If you’re looking for a book to read, you’ll find an assortment in air-conditioned libraries near The Collective and in The Retreat. There’s also a computer and printer in the room near The Collective.
If you have children, you may find some of the services available at Planet Trekkers useful. Since I don’t have kids, I only stopped by one day to take a photo of the activity schedule.
The AVI spa is on the far end of the island, near the Lighthouse restaurant. I didn’t visit the spa during my stay, but TPG’s Jean Arnes enjoyed a 15-minute massage during his 2019 visit. He described the spa as “a dreamy, rejuvenating space” with six overwater treatment rooms. Each treatment room has glass viewing windows on the floor so you can admire marine life during treatments.
Wi-Fi was available throughout the resort. However, I found the quality varied greatly, with speed test results ranging from 14.9 Mbps download, 23 Mbps upload and 16 ms ping to 7.48 Mbps download, 2.95 Mbps upload and 30 ms ping.
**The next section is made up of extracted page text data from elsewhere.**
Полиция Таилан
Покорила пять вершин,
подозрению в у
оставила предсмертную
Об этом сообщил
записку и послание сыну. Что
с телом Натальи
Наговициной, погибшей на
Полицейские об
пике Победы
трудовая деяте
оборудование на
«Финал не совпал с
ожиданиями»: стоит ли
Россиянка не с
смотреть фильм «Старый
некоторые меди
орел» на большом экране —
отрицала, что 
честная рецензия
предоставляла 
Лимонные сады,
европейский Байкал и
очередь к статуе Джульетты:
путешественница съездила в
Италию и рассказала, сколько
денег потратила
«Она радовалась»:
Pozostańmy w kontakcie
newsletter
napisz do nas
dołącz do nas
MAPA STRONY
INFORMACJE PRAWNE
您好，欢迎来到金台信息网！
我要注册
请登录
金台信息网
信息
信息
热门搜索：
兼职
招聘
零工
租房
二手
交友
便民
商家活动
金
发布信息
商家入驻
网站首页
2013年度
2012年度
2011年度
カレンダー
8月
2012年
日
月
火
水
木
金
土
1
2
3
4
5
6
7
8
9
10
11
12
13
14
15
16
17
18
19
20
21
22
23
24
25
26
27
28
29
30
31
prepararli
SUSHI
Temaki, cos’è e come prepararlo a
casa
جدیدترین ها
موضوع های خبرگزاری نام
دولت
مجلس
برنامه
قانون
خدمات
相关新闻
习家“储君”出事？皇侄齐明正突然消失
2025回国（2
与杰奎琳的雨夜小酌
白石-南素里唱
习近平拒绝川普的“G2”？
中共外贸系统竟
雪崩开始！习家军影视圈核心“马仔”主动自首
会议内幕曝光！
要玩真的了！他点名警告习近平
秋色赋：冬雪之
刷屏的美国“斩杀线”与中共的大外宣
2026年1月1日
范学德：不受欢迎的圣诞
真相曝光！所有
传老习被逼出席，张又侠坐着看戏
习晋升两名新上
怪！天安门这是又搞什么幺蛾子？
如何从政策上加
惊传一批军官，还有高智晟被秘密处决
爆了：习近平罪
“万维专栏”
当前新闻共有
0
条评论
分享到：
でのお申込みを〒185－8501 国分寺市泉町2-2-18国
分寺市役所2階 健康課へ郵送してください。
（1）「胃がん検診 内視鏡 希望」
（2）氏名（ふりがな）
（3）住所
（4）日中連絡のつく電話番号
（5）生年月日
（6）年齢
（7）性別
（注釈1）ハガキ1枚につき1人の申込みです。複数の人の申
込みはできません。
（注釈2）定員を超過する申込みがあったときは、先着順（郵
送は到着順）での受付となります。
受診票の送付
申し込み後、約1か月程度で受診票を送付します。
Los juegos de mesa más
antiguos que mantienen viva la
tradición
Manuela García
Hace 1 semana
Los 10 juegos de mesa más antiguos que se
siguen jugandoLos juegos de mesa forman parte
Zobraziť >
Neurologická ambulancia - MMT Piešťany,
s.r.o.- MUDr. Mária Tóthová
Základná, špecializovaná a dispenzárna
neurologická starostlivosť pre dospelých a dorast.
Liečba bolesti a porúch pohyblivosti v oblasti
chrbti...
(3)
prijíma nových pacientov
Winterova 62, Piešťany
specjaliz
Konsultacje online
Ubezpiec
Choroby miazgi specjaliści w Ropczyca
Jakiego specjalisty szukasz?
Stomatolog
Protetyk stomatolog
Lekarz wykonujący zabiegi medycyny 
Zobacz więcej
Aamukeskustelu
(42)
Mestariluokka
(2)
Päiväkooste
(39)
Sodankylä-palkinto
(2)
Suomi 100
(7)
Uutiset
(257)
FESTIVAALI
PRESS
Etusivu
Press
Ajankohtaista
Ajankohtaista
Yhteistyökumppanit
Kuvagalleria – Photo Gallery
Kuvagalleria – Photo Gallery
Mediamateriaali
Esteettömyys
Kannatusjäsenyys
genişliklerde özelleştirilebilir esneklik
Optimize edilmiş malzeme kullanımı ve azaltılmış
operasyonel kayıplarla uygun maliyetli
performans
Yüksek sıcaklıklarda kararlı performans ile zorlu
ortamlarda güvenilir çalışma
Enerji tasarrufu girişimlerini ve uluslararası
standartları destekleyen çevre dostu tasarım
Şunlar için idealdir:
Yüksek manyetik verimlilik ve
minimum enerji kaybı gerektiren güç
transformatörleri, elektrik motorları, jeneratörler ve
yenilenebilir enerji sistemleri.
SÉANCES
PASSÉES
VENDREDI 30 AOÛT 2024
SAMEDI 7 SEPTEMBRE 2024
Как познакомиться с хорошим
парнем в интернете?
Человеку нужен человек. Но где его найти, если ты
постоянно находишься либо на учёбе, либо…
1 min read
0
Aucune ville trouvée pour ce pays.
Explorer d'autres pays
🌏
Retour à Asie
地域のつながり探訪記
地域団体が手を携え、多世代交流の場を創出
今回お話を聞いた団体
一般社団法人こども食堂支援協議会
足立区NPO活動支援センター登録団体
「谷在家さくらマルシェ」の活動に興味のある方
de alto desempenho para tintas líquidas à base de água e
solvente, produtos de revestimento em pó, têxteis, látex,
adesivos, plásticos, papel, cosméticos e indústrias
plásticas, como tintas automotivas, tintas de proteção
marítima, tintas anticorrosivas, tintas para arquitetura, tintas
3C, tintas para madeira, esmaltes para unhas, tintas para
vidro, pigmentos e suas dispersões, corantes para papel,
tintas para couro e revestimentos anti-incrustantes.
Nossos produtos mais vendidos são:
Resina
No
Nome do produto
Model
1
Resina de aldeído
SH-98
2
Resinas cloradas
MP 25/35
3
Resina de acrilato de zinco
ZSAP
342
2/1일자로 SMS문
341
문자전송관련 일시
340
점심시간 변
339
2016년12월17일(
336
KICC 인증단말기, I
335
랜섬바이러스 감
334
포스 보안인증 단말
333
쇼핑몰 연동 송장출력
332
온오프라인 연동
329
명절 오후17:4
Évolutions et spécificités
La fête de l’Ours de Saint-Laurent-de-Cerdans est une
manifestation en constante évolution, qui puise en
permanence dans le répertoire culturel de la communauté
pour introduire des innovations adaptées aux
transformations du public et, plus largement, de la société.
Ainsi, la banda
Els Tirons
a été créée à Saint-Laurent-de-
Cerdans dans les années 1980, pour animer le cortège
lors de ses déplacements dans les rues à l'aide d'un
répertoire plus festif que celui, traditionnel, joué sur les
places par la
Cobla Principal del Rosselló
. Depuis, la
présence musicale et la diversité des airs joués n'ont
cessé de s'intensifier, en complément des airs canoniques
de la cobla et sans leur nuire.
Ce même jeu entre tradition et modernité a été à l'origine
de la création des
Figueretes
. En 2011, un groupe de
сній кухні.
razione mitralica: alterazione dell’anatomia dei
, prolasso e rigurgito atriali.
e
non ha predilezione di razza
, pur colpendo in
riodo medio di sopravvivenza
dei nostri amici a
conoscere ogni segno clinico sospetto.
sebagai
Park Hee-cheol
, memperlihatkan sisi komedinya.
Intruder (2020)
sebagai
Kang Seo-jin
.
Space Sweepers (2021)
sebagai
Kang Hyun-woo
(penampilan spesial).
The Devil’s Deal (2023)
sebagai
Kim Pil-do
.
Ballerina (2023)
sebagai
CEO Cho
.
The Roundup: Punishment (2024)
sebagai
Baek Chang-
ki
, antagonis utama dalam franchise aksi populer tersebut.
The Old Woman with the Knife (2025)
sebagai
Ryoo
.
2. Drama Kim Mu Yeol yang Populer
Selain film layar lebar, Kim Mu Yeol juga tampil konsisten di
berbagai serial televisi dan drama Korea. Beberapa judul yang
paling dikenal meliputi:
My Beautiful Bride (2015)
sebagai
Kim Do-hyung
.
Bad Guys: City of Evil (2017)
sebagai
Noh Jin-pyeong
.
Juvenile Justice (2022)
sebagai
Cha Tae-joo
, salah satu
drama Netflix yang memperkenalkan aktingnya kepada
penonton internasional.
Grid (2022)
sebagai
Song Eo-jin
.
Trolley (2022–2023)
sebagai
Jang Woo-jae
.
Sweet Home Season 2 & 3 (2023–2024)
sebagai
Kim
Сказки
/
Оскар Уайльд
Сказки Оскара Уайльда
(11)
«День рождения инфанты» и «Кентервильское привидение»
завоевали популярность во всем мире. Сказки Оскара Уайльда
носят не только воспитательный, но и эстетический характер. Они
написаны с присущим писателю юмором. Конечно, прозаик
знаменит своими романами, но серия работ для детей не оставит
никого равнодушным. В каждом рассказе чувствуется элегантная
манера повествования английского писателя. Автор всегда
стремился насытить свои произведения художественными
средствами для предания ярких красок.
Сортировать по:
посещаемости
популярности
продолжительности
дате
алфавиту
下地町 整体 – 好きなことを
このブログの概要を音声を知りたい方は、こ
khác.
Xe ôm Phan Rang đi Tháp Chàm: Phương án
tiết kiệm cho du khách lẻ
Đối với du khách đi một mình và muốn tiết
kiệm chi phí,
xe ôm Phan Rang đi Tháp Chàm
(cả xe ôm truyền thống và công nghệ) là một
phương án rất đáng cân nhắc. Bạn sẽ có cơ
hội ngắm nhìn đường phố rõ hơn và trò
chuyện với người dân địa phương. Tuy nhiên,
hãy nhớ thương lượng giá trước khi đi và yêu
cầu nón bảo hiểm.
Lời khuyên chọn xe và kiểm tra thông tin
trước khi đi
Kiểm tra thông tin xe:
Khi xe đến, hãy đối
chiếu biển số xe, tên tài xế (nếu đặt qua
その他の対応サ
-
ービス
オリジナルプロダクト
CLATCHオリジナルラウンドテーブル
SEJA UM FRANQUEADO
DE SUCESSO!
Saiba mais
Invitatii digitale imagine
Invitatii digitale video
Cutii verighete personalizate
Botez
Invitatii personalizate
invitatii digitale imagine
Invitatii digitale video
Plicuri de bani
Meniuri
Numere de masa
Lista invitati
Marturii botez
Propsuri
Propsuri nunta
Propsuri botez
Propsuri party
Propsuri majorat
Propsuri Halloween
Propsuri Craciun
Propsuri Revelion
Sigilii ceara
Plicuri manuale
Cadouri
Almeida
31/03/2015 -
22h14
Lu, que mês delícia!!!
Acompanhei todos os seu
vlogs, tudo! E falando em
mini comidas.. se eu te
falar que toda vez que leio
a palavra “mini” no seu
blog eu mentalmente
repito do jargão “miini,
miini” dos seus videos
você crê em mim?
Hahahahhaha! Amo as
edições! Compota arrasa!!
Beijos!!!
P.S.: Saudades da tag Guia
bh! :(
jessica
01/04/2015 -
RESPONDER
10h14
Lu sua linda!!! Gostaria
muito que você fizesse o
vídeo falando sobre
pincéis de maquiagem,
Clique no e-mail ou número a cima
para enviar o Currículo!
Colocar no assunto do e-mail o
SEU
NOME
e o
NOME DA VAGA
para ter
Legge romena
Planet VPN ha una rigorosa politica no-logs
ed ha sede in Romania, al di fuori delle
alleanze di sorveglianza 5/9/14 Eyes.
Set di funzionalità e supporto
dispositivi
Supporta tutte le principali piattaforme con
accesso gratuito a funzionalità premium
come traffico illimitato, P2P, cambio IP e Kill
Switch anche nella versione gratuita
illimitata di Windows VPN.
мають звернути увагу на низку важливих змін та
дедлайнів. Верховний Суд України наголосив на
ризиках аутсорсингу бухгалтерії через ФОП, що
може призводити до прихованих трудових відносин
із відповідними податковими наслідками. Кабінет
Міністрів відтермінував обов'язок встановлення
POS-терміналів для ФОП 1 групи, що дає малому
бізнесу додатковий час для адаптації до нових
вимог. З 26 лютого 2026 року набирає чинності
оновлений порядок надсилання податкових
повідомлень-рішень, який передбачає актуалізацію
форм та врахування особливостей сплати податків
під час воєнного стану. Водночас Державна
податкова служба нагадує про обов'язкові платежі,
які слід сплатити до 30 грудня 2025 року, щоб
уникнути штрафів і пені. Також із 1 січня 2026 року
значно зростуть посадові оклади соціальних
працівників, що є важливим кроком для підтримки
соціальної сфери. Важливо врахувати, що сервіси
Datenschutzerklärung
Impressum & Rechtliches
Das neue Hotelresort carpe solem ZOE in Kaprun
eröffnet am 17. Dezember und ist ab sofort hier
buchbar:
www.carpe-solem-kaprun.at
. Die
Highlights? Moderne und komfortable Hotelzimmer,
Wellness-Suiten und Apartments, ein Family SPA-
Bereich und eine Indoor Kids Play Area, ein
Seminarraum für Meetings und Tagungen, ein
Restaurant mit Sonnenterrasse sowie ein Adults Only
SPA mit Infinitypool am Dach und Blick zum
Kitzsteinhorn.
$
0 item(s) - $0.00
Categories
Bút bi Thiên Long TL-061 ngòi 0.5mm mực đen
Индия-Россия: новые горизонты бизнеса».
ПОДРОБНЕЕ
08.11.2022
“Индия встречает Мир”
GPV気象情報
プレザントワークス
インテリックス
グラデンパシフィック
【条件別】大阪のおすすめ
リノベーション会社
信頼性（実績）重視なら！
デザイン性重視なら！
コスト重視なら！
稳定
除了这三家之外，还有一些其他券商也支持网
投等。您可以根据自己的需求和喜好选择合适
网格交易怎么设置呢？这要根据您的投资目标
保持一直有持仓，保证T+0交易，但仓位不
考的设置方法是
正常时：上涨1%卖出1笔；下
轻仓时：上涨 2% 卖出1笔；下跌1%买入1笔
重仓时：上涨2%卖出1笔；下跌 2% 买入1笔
Interestingly, staff at the resort noted that multiple long-term guests were working remotely from the resort, so apparently, the Wi-Fi was fast enough for their work needs.
Upon arrival, each guest gets an Island Curator. This Island Curator will give you an island tour, show you around your villa and get you to sign bicycle and snorkelling liability forms when you arrive. The curator will also check in on you periodically at meals and book any activities, excursions or spa treatments you want.
He or she will also be your first stop with any issues you might have during your stay, ranging from losing your key to simply needing a larger pair of flip-flops. Our Island Curator was friendly and quickly fulfilled requests, but I got the feeling that he didn’t understand us at points and would instead just smile.
As we were departing, we learned from a staff member that there were about 200 staff and 38 guests on the island during our stay. This staff member said occupancy was low since a large group had just left, but noted that many guests stay for about 10 days, and one guest had just left after staying for over 60 nights. The staff member also stated that 97% of the staff were fully vaccinated, with the 3% being new staff who were still becoming fully vaccinated.
Despite being an IHG loyalist, I’m typically not an InterContinental enthusiast. I loved the InterContinental Phu Quoc Long Beach Resort in Vietnam. But I felt like a second-class citizen at the InterContinental Bora Bora Thalasso in French Polynesia when I stayed using anniversary nights. And frankly, the InterContinental Fiji Golf Resort & Spa didn’t feel authentic. So, in general, my opinion has been that expensive InterContinental hotels and resorts aren’t worth the cost.
To a lesser extent, I feel this way about the InterContinental Maldives Maamunagau Resort. Sure, I had a good experience and I appreciated getting Club InterContinental benefits, including daily afternoon tea and an evening aperitif, during my stay. Plus, I loved having an infinity pool in my villa a lot more than I expected.
But, although the InterContinental was the most expensive resort I stayed at in the Maldives, it wasn’t my favourite. Frankly, I wouldn’t pay the rate I paid for this stay to return. Instead, I’d redeem fewer IHG points to stay at other IHG properties in the Maldives or redeem Marriott Bonvoy points to return to the Le Meridien Maldives.
However, this resort is popular with families, solo men and couples — so just because it wasn’t my favourite resort doesn’t necessarily mean you won’t love it.